You really want a group of Enats for them to look great... like three-four males, and double that plus in females. Then they look amazing... but I wouldn't do that in your tank, unless there was no other fish on the bottom.


----------



## whalebite (Jan 11, 2017)

So one male is not that spectacular? I mean mostly in videos they generally only show one male in his bower, but I have heard some enant keepers say the male-male interaction is part of it. Are they just less colorful, do they not build the bowers properly? My main concern is the tank is only big enough for 2 males, and where would the females do their thing, because the males are not going to want much rock structure so they can build full bowers, I can defiantly see why 6ft plus is better, I think in the wild they like to build 5 feet away. Maybe if I ever get that dream tank for Benthichromis, I could would have enough room for a proper group.


----------



## punman (Oct 24, 2003)

A year ago I ordered 8 cyps and 6 E kilesa juveniles. They could not be sexed at that point.
Here we are a year later and it turns out I have 2M 6F with the cyps which I am happy about as I wanted a breeding group. Not too colourful with two males but I am starting to get lots of females breeding.
Kilesas ended up being three and three. The males are not destroying other nor harassing the females too much. No breeding yet but lots of displaying by the males.


----------



## whalebite (Jan 11, 2017)

Ok. Probably should go with the xenos, they are smaller. Just need a few more quick questions answered
What kind of Sand, Pool Filter or Play? I have pool filter with my Vics and really like it, but would the Sand Sifters prefer the more mud like stuff?
And what sort of Background, Black, Blue (not liking that), a bluish scene (like a picture of more shallow water)

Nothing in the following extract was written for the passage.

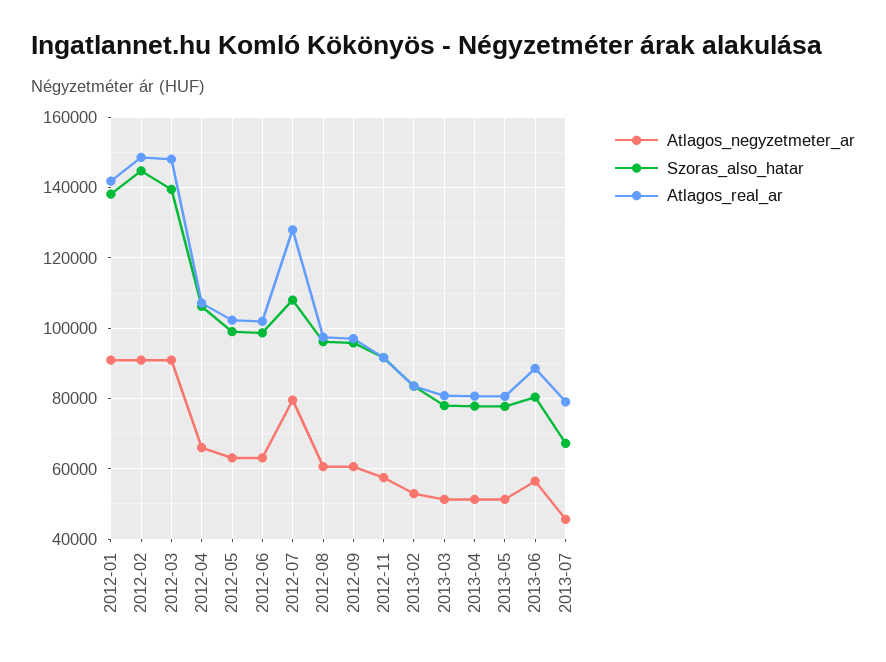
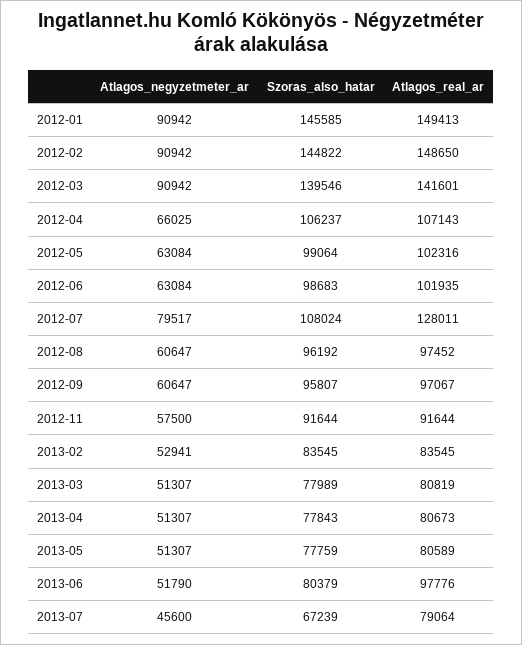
Szoras_also_hatar, 2012-01: 138000 -> 145585
Atlagos_real_ar, 2012-01: 142000 -> 149413
Atlagos_real_ar, 2012-03: 148000 -> 141601
Atlagos_negyzetmeter_ar, 2013-06: 56000 -> 51790
Atlagos_real_ar, 2013-06: 88000 -> 97776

And I have asked about Open Water, which is were the primary fish groups are, with maybe 1-2 species on the bottom, What about Rock Dwellers? Since gobies are vegitarians and everything else is basically a planctivore/crustacivore, they are probably not the best choice. How would a pair of julies do, as I said I have long admired them, but I here they can be nasty? or Since I am mainly doing open water maybe a few paracyps could work around the 1 or 2 rock structures?


----------



## whalebite (Jan 11, 2017)

The other thing is my water is generally in the 7.5-7.8 pH range, should I have aragonite to buffer it up to into the 8s. Thinking texas holey rock (It buffers water too, probably why many of my tanks are 7.8, and I like how it looks) or maybe collecting rock, like granite or lace, if holey is too pricy.


----------